• Work to complete: What you return should be only the lines in the entries below between the one holding "right elbow: (816, 560)" and the one holding "left eye: (227, 151)", ends included, with every picture left out.

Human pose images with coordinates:
----

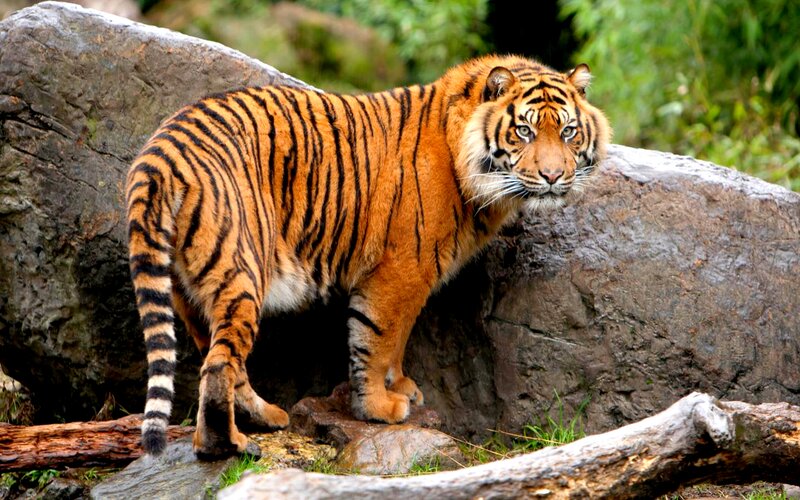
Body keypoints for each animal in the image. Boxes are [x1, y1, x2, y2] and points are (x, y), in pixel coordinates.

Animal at [125, 54, 611, 458]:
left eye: (568, 131)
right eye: (524, 131)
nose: (553, 176)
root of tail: (158, 157)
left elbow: (397, 340)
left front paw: (402, 387)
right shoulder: (401, 270)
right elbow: (376, 339)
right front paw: (379, 407)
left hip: (190, 291)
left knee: (222, 358)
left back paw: (264, 417)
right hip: (242, 271)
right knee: (218, 365)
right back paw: (227, 445)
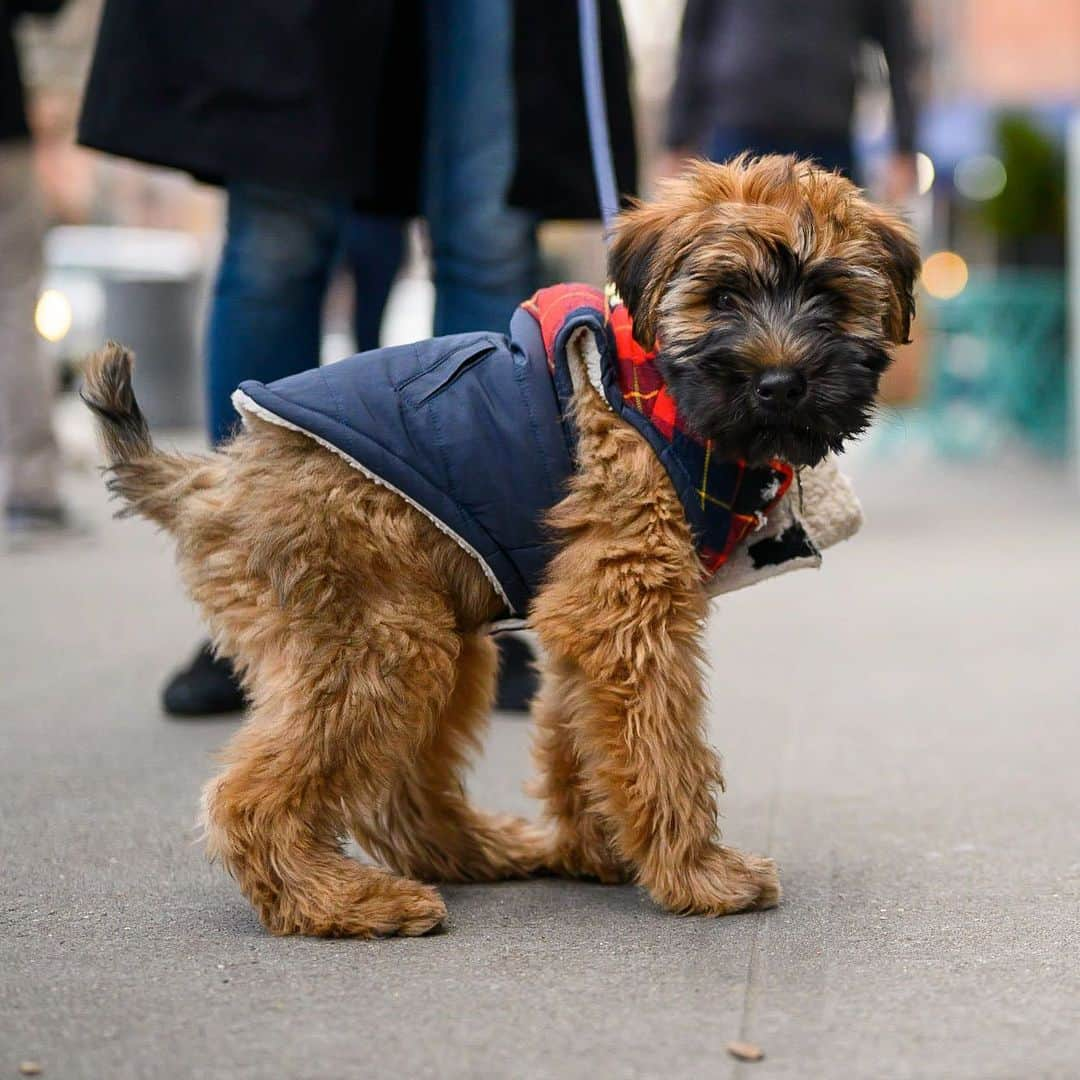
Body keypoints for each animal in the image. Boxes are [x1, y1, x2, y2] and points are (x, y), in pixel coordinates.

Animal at [82, 154, 920, 937]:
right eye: (723, 298)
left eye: (832, 299)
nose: (780, 383)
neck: (664, 393)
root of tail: (213, 480)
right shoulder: (624, 606)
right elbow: (660, 740)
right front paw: (698, 873)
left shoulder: (592, 611)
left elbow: (588, 730)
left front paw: (600, 848)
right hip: (379, 638)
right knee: (252, 797)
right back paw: (335, 899)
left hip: (427, 640)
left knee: (396, 794)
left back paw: (478, 852)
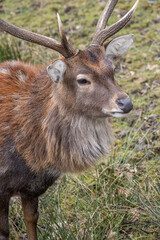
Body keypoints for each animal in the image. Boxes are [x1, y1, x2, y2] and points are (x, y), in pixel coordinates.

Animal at [0, 0, 138, 239]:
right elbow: (4, 231)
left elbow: (31, 220)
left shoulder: (31, 188)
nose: (125, 103)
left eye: (113, 68)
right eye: (82, 80)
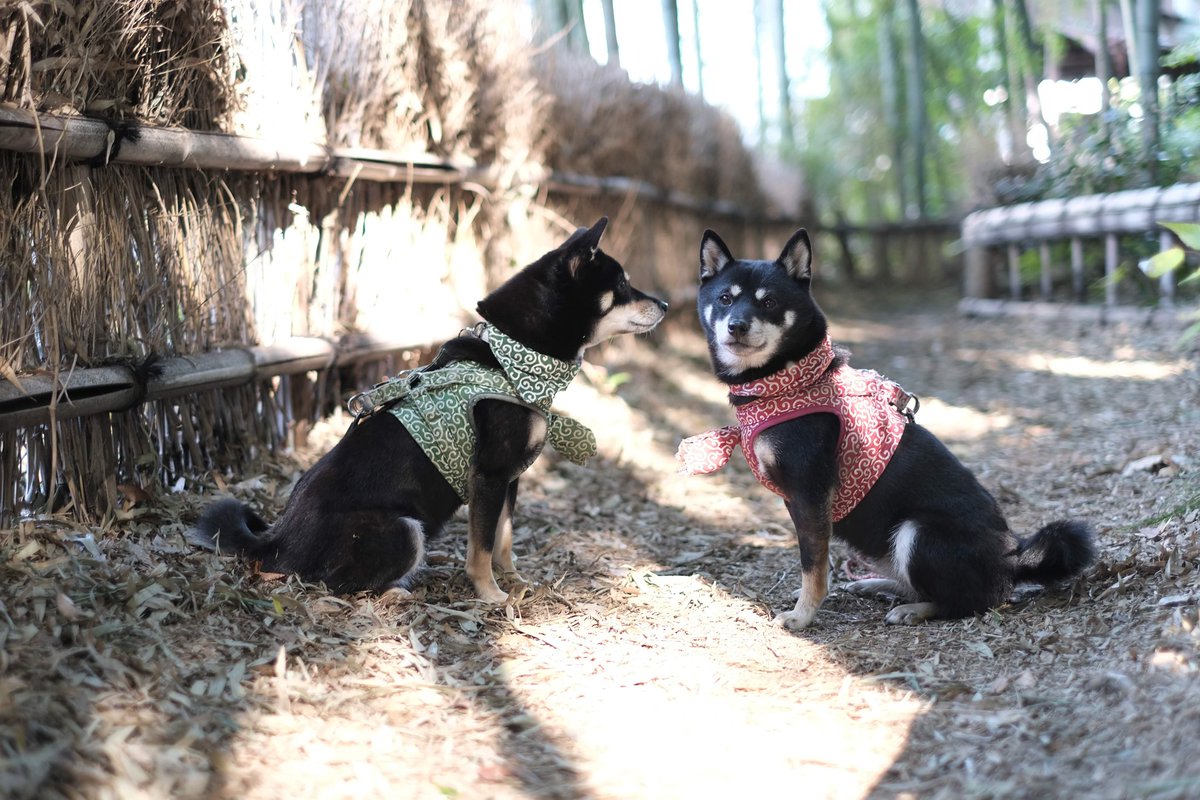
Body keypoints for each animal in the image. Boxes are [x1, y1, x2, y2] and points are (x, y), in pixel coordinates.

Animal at [192, 215, 672, 604]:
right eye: (622, 285)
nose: (666, 304)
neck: (513, 359)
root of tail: (276, 541)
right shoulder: (489, 476)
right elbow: (480, 548)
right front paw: (491, 595)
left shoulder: (510, 479)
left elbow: (503, 539)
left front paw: (514, 581)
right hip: (404, 530)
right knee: (336, 584)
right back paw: (393, 594)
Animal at [681, 227, 1094, 628]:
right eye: (725, 299)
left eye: (768, 303)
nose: (736, 325)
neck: (790, 380)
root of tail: (1011, 559)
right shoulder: (802, 501)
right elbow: (816, 560)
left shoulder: (810, 494)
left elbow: (813, 565)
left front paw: (803, 615)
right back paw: (877, 585)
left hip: (916, 532)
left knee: (970, 601)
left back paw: (915, 609)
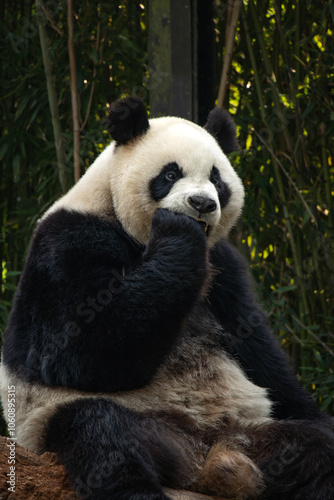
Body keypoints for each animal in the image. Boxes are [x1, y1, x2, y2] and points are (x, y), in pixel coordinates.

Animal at [1, 96, 334, 500]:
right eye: (171, 175)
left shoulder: (224, 268)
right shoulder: (65, 245)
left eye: (216, 179)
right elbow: (75, 348)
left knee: (317, 446)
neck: (135, 234)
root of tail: (205, 457)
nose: (201, 203)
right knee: (105, 440)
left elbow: (257, 348)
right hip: (66, 416)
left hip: (255, 432)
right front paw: (178, 232)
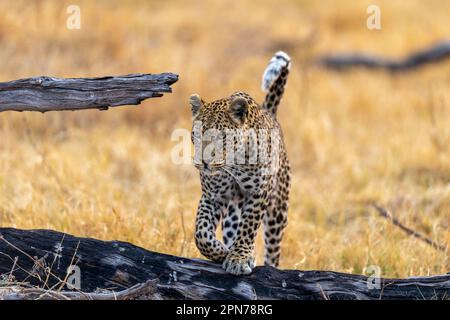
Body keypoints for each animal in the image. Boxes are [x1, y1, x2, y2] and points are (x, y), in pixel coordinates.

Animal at [187, 50, 290, 276]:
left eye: (222, 137)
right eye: (196, 134)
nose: (203, 162)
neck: (233, 165)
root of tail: (270, 112)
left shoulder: (259, 193)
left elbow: (249, 227)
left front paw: (239, 258)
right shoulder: (213, 195)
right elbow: (201, 232)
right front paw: (222, 252)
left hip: (278, 210)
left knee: (273, 249)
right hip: (233, 211)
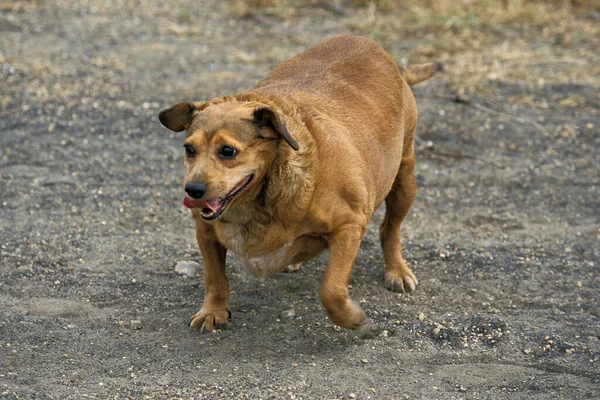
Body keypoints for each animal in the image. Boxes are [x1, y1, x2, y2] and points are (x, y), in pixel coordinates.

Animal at [159, 34, 438, 332]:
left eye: (227, 151)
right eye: (189, 149)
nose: (192, 190)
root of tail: (393, 63)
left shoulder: (349, 226)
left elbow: (331, 289)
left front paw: (351, 319)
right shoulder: (205, 231)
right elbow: (215, 277)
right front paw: (213, 311)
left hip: (404, 180)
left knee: (389, 229)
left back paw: (396, 270)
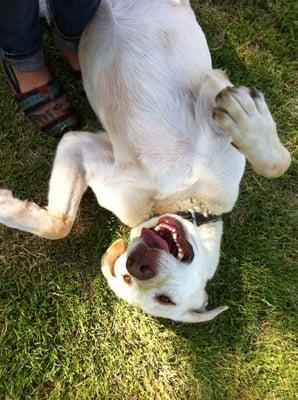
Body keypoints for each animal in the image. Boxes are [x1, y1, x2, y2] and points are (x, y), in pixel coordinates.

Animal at [0, 0, 290, 322]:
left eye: (165, 300)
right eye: (128, 275)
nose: (137, 264)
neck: (183, 199)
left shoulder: (81, 146)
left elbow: (59, 224)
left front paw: (6, 205)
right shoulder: (213, 93)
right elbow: (277, 163)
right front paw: (247, 114)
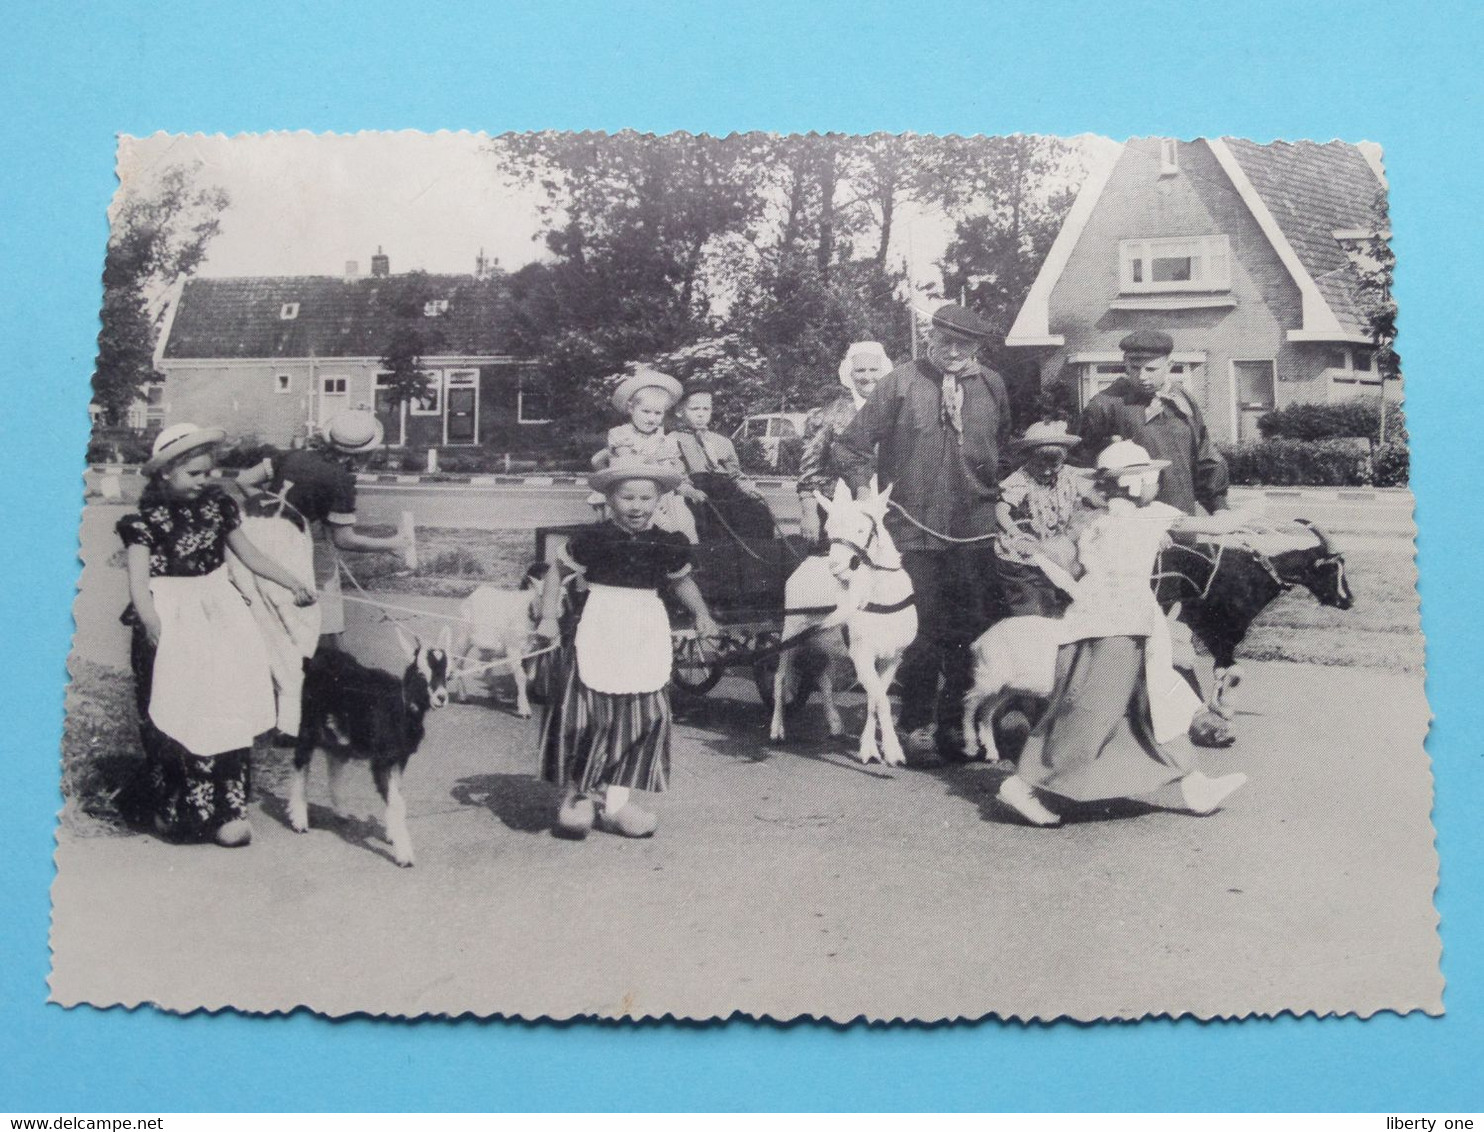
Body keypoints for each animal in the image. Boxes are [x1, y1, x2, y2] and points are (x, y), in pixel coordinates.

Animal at [289, 623, 448, 872]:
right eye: (421, 673)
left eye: (447, 672)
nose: (441, 697)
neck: (400, 706)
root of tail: (314, 656)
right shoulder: (382, 759)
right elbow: (397, 802)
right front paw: (404, 855)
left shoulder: (400, 758)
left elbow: (396, 793)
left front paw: (392, 834)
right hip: (308, 720)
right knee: (301, 759)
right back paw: (299, 820)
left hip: (338, 729)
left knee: (334, 759)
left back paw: (340, 812)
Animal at [451, 563, 552, 718]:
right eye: (541, 595)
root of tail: (473, 594)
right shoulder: (514, 649)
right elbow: (521, 677)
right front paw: (524, 710)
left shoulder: (534, 651)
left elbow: (530, 677)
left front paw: (520, 702)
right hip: (462, 637)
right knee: (459, 662)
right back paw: (463, 697)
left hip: (488, 646)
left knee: (486, 664)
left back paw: (493, 695)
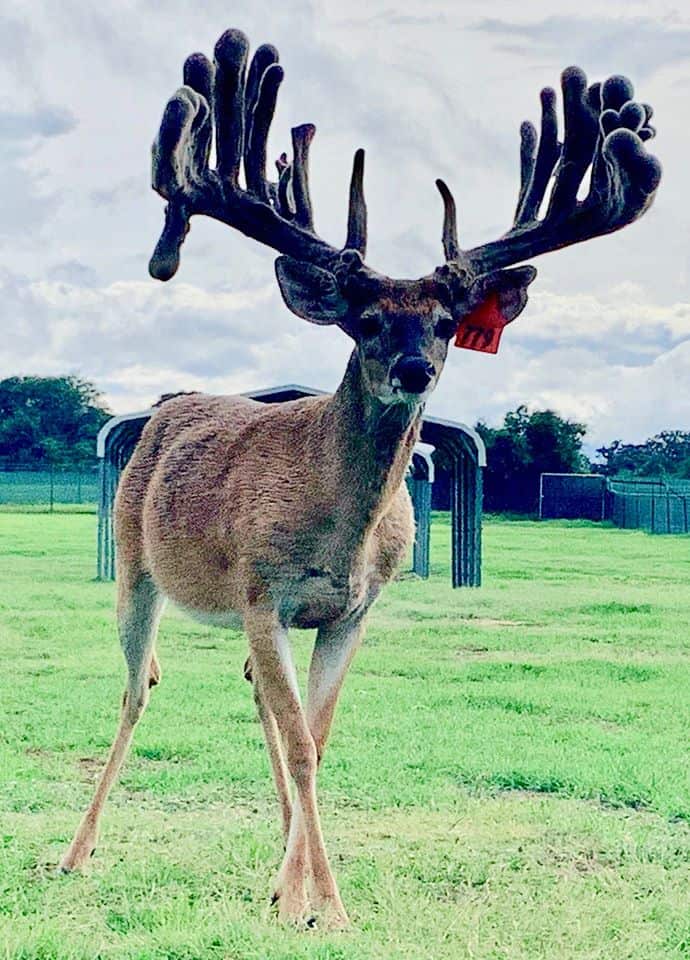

----

• Result of the exercise:
right elbow: (816, 560)
left shoulder: (810, 494)
left elbow: (813, 565)
left front paw: (803, 615)
right back paw: (877, 585)
left hip: (916, 532)
left knee: (970, 601)
left back paw: (915, 609)
Body keypoints for each animal in the image. Boxes are [x1, y1, x2, y2] and points are (x, y), in pixel coordinates.

Animal at [1, 96, 334, 500]:
right eye: (171, 175)
left shoulder: (224, 268)
right shoulder: (65, 245)
left eye: (216, 179)
right elbow: (75, 348)
left knee: (317, 446)
neck: (135, 234)
root of tail: (205, 457)
nose: (201, 203)
right knee: (105, 440)
left elbow: (257, 348)
right hip: (66, 416)
left hip: (255, 432)
right front paw: (178, 232)
Body keypoints for each animal in the image. Boxes are [x1, y1, x2, y2] and points are (x, y), in pixel coordinates.

Animal at [187, 50, 290, 276]:
left eye: (222, 137)
right eye: (196, 134)
nose: (203, 162)
neck: (233, 165)
root of tail: (270, 112)
left shoulder: (259, 193)
left elbow: (249, 227)
left front paw: (239, 258)
right shoulder: (213, 195)
right elbow: (201, 232)
right front paw: (222, 252)
left hip: (278, 210)
left knee: (273, 249)
right hip: (233, 211)
Body keypoints for each animal in the image. Boxes are [x1, y1, x2, y2] and points are (x, y), in pixel coordinates.

Animal at [159, 34, 438, 332]:
left eye: (227, 151)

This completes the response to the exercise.